As the saying goes, when the going gets tough, the tough go... shopping, lol.
But in this case, the going just got tougher, because I went shopping at... Baby Gap. (Really smart, eh?) I realized it was Friday, we are seeing FIL & stepMIL tomorrow -- & stepMIL's grandson's 2nd birthday is next week. We are not invited to the party (not that I wanted to be...!) but I knew we should probably get him a little something. Not many toy stores in the vicinity of my office, & I have no idea what sorts of toys would appeal to a two-year-old boy (never mind one who already has a gazillion toys). And I was walking by Baby Gap and for some reason, went in. It seemed like an easy buy.
And I did walk out 20 minutes later with a cute fleece hoodie in a gift box in a Baby Gap bag (which is so cute & classic you don't even need to buy a separate gift bag, I think), 30% off. Unfortunately, I also walked out feeling even more battered than when I walked in. (Are you surprised?)
I used to LOVE Baby Gap. Shopped there all the time for baby presents for friends & relatives. Used to joke I should buy Gap stock, since I spent so much money there. (I didn't, but I did follow the stock in the pages of the newspaper for awhile.) Dreamed of the day that I would be shopping there for my own wee ones.
When I was pregnant, I saw an adorable little white cotton summer dress there. I fingered it wistfully, and thought about how cute our daughter would look in it. (By then, we knew we were having the little girl we had always dreamed about.) We knew we would be attending a wedding in July 1999, & would at least be bringing the baby to the church ceremony. I briefly considered buying it now, but there were already clouds hovering on the horizon of my pregnancy, & I knew I could probably find something similar closer to the time. So I never bought the dress, to my eternal regret.
(We attended the wedding with empty arms, & visited the cemetery between the church ceremony & the reception. Thinking about how differently we'd pictured the day. Three other women had been pregnant at the engagement party the previous year; they were all there with their babies, of course.)
I used to have to trek up to the Baby Gap store at the Eaton Centre on my lunch hour. And then, in the spring of 1998, when I was pregnant, a sign went up in a vacant storefront in the office tower across the street from mine (easily accessible via the underground PATH): COMING SOON: Baby Gap. Needless to say, I was thrilled!!

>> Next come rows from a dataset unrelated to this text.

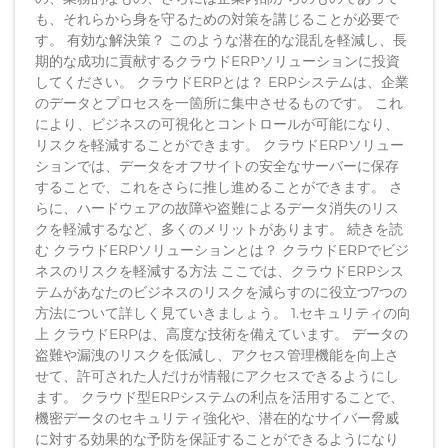
も、それらから身を守るための対策を講じることが必要で
す。 有効な解決策？ このような潜在的な混乱を軽減し、長
期的な成功に貢献するクラウドERPソリューションに投資
してください。 クラウドERPとは？ ERPシステムは、企業
のデータとプロセスを一箇所に集中させるものです。 これ
により、ビジネスの可視化とコントロールが可能になり、
リスクを軽減することができます。 クラウドERPソリュー
ションでは、データをオフサイトの安全なサーバーに保存
することで、これをさらに推し進めることができます。 さ
らに、ハードウェアの故障や盗難によるデータ消失のリス
クを軽減するなど、多くのメリットがあります。 続きを読
む クラウドERPソリューションとは？ クラウドERPでビジ
ネスのリスクを軽減する方法 ここでは、クラウドERPシス
テムがあなたのビジネスのリスクを減らすのに役立つ7つの
方法について詳しく見ていきましょう。 1.セキュリティの向
上 クラウドERPは、高度な技術を備えています。 データの
盗難や漏洩のリスクを低減し、アクセス管理機能を向上さ
せて、許可された人だけが情報にアクセスできるようにし
ます。 クラウド型ERPシステムの利点を活用することで、
機密データのセキュリティ強化や、潜在的なサイバー脅威
に対する効果的な予防を保証することができるようになり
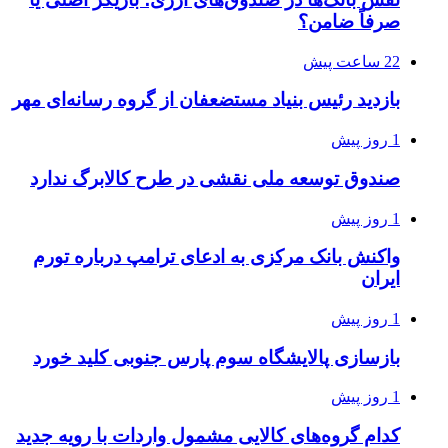
صرفاً ضامن؟
22 ساعت پیش
بازدید رئیس بنیاد مستضعفان از گروه رسانه‌ای مهر
1 روز پیش
صندوق توسعه ملی نقشی در طرح کالابرگ ندارد
1 روز پیش
واکنش بانک مرکزی به ادعای ترامپ درباره تورم
ایران
1 روز پیش
بازسازی پالایشگاه سوم پارس جنوبی کلید خورد
1 روز پیش
کدام گروه‌های کالایی مشمول واردات با رویه جدید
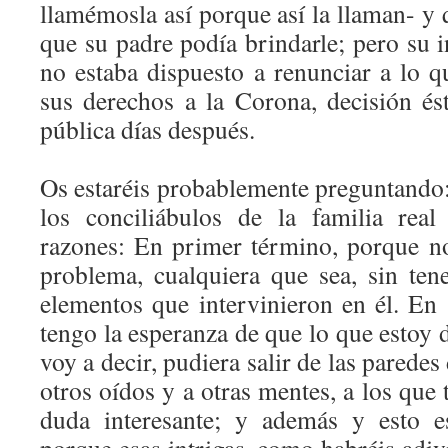
llamémosla así porque así la llaman- y q
que su padre podía brindarle; pero su i
no estaba dispuesto a renunciar a lo q
sus derechos a la Corona, decisión és
pública días después.
Os estaréis probablemente preguntando:
los conciliábulos de la familia real
razones: En primer término, porque n
problema, cualquiera que sea, sin ten
elementos que intervinieron en él. En
tengo la esperanza de que lo que estoy 
voy a decir, pudiera salir de las paredes 
otros oídos y a otras mentes, a los que 
duda interesante; y además y esto e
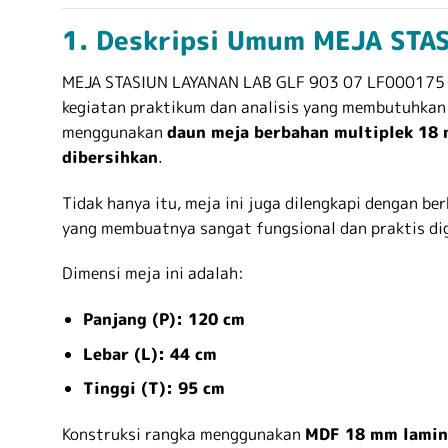
1. Deskripsi Umum MEJA STA
MEJA STASIUN LAYANAN LAB GLF 903 07 LF000175 m
kegiatan praktikum dan analisis yang membutuhkan k
menggunakan
daun meja berbahan multiplek 18 
dibersihkan
.
Tidak hanya itu, meja ini juga dilengkapi dengan ber
yang membuatnya sangat fungsional dan praktis dig
Dimensi meja ini adalah:
Panjang (P): 120 cm
Lebar (L): 44 cm
Tinggi (T): 95 cm
Konstruksi rangka menggunakan
MDF 18 mm lamin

So you can imagine how I felt when I returned to work after Katie was stillborn -- & there it was, open already. I had almost forgotten about it, & seeing it there was like a sudden, unexpected slap in face.
Needless to say, it was a LONG time -- years -- before I could bring myself to enter a Baby Gap store again. And my visits have been far less frequent than they once were.
Sometimes, it hasn't been too bad. And then there are days like today, when I'm greeted by an adorable dress like THIS
hanging on a rack right near the door as I walked in, paired with a little black cardigan. (It looks dark pink right now on my screen, but it was red in the store.)
Absolutely perfect for Christmas, & Christmas/November birthday portraits.
I don't know why something like that still has the power to bother me so much, 12 years later. For one thing, if Katie were here, I certainly wouldn't be shopping for her at Baby Gap. She'd be a big girl now -- almost 12 years old -- going into Grade 7 -- GRADE 7!!! Junior high!!!
But that's just the point. She's NOT here. She never will be.
She never got to wear adorable little dresses from Baby Gap (or fight with me over the skinny jeans I'm sure she'd be insisting on having to wear back to school this fall). She never got to have dh's cousins buy stuff for her, the way that I bought stuff for their kids. She never got to have people fuss over how adorable she looked, the way I fussed over their kids.
Baby Gap will never be just another store to me. It will always speak to me of another gap in my life -- of broken dreams and unfulfilled due dates and a little girl who never drew a breath.
And little white dresses, never bought.